Try it: Write out the listing in full, matching it word for word.

Raw data:
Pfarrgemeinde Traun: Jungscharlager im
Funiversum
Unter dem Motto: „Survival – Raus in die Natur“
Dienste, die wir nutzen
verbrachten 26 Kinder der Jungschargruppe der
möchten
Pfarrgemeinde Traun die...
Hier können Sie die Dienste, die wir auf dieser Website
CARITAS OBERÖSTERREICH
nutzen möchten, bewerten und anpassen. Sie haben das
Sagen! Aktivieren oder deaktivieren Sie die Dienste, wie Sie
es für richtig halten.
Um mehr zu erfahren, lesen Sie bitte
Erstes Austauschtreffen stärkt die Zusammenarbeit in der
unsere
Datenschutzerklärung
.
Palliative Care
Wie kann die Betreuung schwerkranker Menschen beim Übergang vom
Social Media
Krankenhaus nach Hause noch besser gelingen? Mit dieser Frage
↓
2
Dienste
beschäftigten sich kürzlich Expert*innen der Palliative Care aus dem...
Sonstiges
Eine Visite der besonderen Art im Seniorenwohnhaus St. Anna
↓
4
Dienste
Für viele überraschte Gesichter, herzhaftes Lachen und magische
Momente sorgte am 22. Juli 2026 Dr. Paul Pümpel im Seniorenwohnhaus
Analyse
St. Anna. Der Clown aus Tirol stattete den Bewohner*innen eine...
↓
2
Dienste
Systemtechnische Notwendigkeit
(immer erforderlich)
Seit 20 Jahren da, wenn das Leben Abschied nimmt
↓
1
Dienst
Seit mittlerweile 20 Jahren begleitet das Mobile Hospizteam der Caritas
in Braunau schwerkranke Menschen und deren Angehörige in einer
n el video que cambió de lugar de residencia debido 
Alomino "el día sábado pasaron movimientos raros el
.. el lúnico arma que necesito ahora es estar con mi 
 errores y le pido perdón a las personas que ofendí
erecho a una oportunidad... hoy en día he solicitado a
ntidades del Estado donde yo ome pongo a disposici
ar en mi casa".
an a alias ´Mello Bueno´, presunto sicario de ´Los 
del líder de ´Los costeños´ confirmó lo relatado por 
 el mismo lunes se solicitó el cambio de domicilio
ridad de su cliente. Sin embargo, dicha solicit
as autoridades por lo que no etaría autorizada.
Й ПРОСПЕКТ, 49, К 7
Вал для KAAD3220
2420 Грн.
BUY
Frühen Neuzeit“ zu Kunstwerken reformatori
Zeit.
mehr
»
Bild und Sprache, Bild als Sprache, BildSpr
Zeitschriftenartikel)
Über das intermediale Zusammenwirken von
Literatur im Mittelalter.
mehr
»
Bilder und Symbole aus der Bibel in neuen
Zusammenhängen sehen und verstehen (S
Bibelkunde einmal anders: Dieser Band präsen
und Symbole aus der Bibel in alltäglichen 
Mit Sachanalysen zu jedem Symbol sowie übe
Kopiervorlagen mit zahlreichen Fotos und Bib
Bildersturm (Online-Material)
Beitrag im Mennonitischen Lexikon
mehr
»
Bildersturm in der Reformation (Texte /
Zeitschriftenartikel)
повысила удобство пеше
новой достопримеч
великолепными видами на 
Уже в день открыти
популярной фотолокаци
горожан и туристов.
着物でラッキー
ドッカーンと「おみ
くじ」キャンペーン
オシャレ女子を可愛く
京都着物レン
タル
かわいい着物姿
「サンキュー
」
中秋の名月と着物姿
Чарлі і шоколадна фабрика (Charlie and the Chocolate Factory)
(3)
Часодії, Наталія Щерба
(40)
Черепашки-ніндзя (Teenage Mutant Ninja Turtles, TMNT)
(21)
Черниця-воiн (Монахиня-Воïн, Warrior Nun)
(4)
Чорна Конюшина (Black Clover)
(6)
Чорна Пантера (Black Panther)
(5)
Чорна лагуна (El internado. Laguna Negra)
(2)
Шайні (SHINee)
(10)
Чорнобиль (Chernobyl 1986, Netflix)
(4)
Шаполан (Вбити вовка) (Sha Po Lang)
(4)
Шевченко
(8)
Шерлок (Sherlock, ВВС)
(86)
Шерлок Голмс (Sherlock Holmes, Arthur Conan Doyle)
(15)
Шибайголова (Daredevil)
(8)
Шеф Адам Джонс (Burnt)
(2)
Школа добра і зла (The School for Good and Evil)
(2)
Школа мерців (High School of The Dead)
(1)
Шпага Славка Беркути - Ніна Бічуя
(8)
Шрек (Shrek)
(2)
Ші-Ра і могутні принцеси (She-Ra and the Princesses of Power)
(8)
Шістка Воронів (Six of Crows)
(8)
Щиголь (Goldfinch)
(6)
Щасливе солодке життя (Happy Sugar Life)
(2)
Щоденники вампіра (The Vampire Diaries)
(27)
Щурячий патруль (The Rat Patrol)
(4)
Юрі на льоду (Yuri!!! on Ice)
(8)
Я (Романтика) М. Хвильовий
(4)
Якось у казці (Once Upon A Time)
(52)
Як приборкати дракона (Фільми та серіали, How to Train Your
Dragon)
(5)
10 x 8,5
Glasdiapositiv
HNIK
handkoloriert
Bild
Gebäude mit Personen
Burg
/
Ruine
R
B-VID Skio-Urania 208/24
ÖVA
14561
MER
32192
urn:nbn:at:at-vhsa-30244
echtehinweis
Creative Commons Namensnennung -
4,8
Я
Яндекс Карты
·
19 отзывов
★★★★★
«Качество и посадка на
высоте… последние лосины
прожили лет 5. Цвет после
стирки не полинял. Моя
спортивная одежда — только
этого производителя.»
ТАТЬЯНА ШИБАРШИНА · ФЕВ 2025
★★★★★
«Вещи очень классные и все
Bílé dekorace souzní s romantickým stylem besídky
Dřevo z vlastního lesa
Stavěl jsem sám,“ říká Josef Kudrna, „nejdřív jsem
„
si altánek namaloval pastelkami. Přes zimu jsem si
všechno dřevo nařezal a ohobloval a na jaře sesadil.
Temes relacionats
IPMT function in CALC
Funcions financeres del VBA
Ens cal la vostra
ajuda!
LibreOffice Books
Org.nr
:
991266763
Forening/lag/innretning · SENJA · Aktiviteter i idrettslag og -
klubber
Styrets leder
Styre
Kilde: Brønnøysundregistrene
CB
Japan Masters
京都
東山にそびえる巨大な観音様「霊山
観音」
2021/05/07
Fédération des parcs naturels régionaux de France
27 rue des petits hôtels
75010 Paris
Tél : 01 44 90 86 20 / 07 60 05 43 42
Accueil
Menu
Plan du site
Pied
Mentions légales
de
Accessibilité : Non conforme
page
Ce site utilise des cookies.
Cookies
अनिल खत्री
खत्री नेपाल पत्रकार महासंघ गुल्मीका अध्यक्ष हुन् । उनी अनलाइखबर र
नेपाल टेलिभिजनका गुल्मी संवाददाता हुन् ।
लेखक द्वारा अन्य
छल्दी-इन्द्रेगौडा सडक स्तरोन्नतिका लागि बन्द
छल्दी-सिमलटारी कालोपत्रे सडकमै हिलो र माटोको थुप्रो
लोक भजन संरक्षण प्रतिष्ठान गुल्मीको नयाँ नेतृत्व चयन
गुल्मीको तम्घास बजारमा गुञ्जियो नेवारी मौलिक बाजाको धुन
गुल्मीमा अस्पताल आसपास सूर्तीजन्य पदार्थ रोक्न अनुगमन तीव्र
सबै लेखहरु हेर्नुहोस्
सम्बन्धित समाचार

Task result:
Pfarrgemeinde Traun: Jungscharlager im
Funiversum
Unter dem Motto: „Survival – Raus in die Natur“
Dienste, die wir nutzen
verbrachten 26 Kinder der Jungschargruppe der
möchten
Pfarrgemeinde Traun die...
Hier können Sie die Dienste, die wir auf dieser Website
CARITAS OBERÖSTERREICH
nutzen möchten, bewerten und anpassen. Sie haben das
Sagen! Aktivieren oder deaktivieren Sie die Dienste, wie Sie
es für richtig halten.
Um mehr zu erfahren, lesen Sie bitte
Erstes Austauschtreffen stärkt die Zusammenarbeit in der
unsere
Datenschutzerklärung
.
Palliative Care
Wie kann die Betreuung schwerkranker Menschen beim Übergang vom
Social Media
Krankenhaus nach Hause noch besser gelingen? Mit dieser Frage
↓
2
Dienste
beschäftigten sich kürzlich Expert*innen der Palliative Care aus dem...
Sonstiges
Eine Visite der besonderen Art im Seniorenwohnhaus St. Anna
↓
4
Dienste
Für viele überraschte Gesichter, herzhaftes Lachen und magische
Momente sorgte am 22. Juli 2026 Dr. Paul Pümpel im Seniorenwohnhaus
Analyse
St. Anna. Der Clown aus Tirol stattete den Bewohner*innen eine...
↓
2
Dienste
Systemtechnische Notwendigkeit
(immer erforderlich)
Seit 20 Jahren da, wenn das Leben Abschied nimmt
↓
1
Dienst
Seit mittlerweile 20 Jahren begleitet das Mobile Hospizteam der Caritas
in Braunau schwerkranke Menschen und deren Angehörige in einer
n el video que cambió de lugar de residencia debido 
Alomino "el día sábado pasaron movimientos raros el
.. el lúnico arma que necesito ahora es estar con mi 
 errores y le pido perdón a las personas que ofendí
erecho a una oportunidad... hoy en día he solicitado a
ntidades del Estado donde yo ome pongo a disposici
ar en mi casa".
an a alias ´Mello Bueno´, presunto sicario de ´Los 
del líder de ´Los costeños´ confirmó lo relatado por 
 el mismo lunes se solicitó el cambio de domicilio
ridad de su cliente. Sin embargo, dicha solicit
as autoridades por lo que no etaría autorizada.
Й ПРОСПЕКТ, 49, К 7
Вал для KAAD3220
2420 Грн.
BUY
Frühen Neuzeit“ zu Kunstwerken reformatori
Zeit.
mehr
»
Bild und Sprache, Bild als Sprache, BildSpr
Zeitschriftenartikel)
Über das intermediale Zusammenwirken von
Literatur im Mittelalter.
mehr
»
Bilder und Symbole aus der Bibel in neuen
Zusammenhängen sehen und verstehen (S
Bibelkunde einmal anders: Dieser Band präsen
und Symbole aus der Bibel in alltäglichen 
Mit Sachanalysen zu jedem Symbol sowie übe
Kopiervorlagen mit zahlreichen Fotos und Bib
Bildersturm (Online-Material)
Beitrag im Mennonitischen Lexikon
mehr
»
Bildersturm in der Reformation (Texte /
Zeitschriftenartikel)
повысила удобство пеше
новой достопримеч
великолепными видами на 
Уже в день открыти
популярной фотолокаци
горожан и туристов.
着物でラッキー
ドッカーンと「おみ
くじ」キャンペーン
オシャレ女子を可愛く
京都着物レン
タル
かわいい着物姿
「サンキュー
」
中秋の名月と着物姿
Чарлі і шоколадна фабрика (Charlie and the Chocolate Factory)
(3)
Часодії, Наталія Щерба
(40)
Черепашки-ніндзя (Teenage Mutant Ninja Turtles, TMNT)
(21)
Черниця-воiн (Монахиня-Воïн, Warrior Nun)
(4)
Чорна Конюшина (Black Clover)
(6)
Чорна Пантера (Black Panther)
(5)
Чорна лагуна (El internado. Laguna Negra)
(2)
Шайні (SHINee)
(10)
Чорнобиль (Chernobyl 1986, Netflix)
(4)
Шаполан (Вбити вовка) (Sha Po Lang)
(4)
Шевченко
(8)
Шерлок (Sherlock, ВВС)
(86)
Шерлок Голмс (Sherlock Holmes, Arthur Conan Doyle)
(15)
Шибайголова (Daredevil)
(8)
Шеф Адам Джонс (Burnt)
(2)
Школа добра і зла (The School for Good and Evil)
(2)
Школа мерців (High School of The Dead)
(1)
Шпага Славка Беркути - Ніна Бічуя
(8)
Шрек (Shrek)
(2)
Ші-Ра і могутні принцеси (She-Ra and the Princesses of Power)
(8)
Шістка Воронів (Six of Crows)
(8)
Щиголь (Goldfinch)
(6)
Щасливе солодке життя (Happy Sugar Life)
(2)
Щоденники вампіра (The Vampire Diaries)
(27)
Щурячий патруль (The Rat Patrol)
(4)
Юрі на льоду (Yuri!!! on Ice)
(8)
Я (Романтика) М. Хвильовий
(4)
Якось у казці (Once Upon A Time)
(52)
Як приборкати дракона (Фільми та серіали, How to Train Your
Dragon)
(5)
10 x 8,5
Glasdiapositiv
HNIK
handkoloriert
Bild
Gebäude mit Personen
Burg
/
Ruine
R
B-VID Skio-Urania 208/24
ÖVA
14561
MER
32192
urn:nbn:at:at-vhsa-30244
echtehinweis
Creative Commons Namensnennung -
4,8
Я
Яндекс Карты
·
19 отзывов
★★★★★
«Качество и посадка на
высоте… последние лосины
прожили лет 5. Цвет после
стирки не полинял. Моя
спортивная одежда — только
этого производителя.»
ТАТЬЯНА ШИБАРШИНА · ФЕВ 2025
★★★★★
«Вещи очень классные и все
Bílé dekorace souzní s romantickým stylem besídky
Dřevo z vlastního lesa
Stavěl jsem sám,“ říká Josef Kudrna, „nejdřív jsem
„
si altánek namaloval pastelkami. Přes zimu jsem si
všechno dřevo nařezal a ohobloval a na jaře sesadil.
Temes relacionats
IPMT function in CALC
Funcions financeres del VBA
Ens cal la vostra
ajuda!
LibreOffice Books
Org.nr
:
991266763
Forening/lag/innretning · SENJA · Aktiviteter i idrettslag og -
klubber
Styrets leder
Styre
Kilde: Brønnøysundregistrene
CB
Japan Masters
京都
東山にそびえる巨大な観音様「霊山
観音」
2021/05/07
Fédération des parcs naturels régionaux de France
27 rue des petits hôtels
75010 Paris
Tél : 01 44 90 86 20 / 07 60 05 43 42
Accueil
Menu
Plan du site
Pied
Mentions légales
de
Accessibilité : Non conforme
page
Ce site utilise des cookies.
Cookies
अनिल खत्री
खत्री नेपाल पत्रकार महासंघ गुल्मीका अध्यक्ष हुन् । उनी अनलाइखबर र
नेपाल टेलिभिजनका गुल्मी संवाददाता हुन् ।
लेखक द्वारा अन्य
छल्दी-इन्द्रेगौडा सडक स्तरोन्नतिका लागि बन्द
छल्दी-सिमलटारी कालोपत्रे सडकमै हिलो र माटोको थुप्रो
लोक भजन संरक्षण प्रतिष्ठान गुल्मीको नयाँ नेतृत्व चयन
गुल्मीको तम्घास बजारमा गुञ्जियो नेवारी मौलिक बाजाको धुन
गुल्मीमा अस्पताल आसपास सूर्तीजन्य पदार्थ रोक्न अनुगमन तीव्र
सबै लेखहरु हेर्नुहोस्
सम्बन्धित समाचार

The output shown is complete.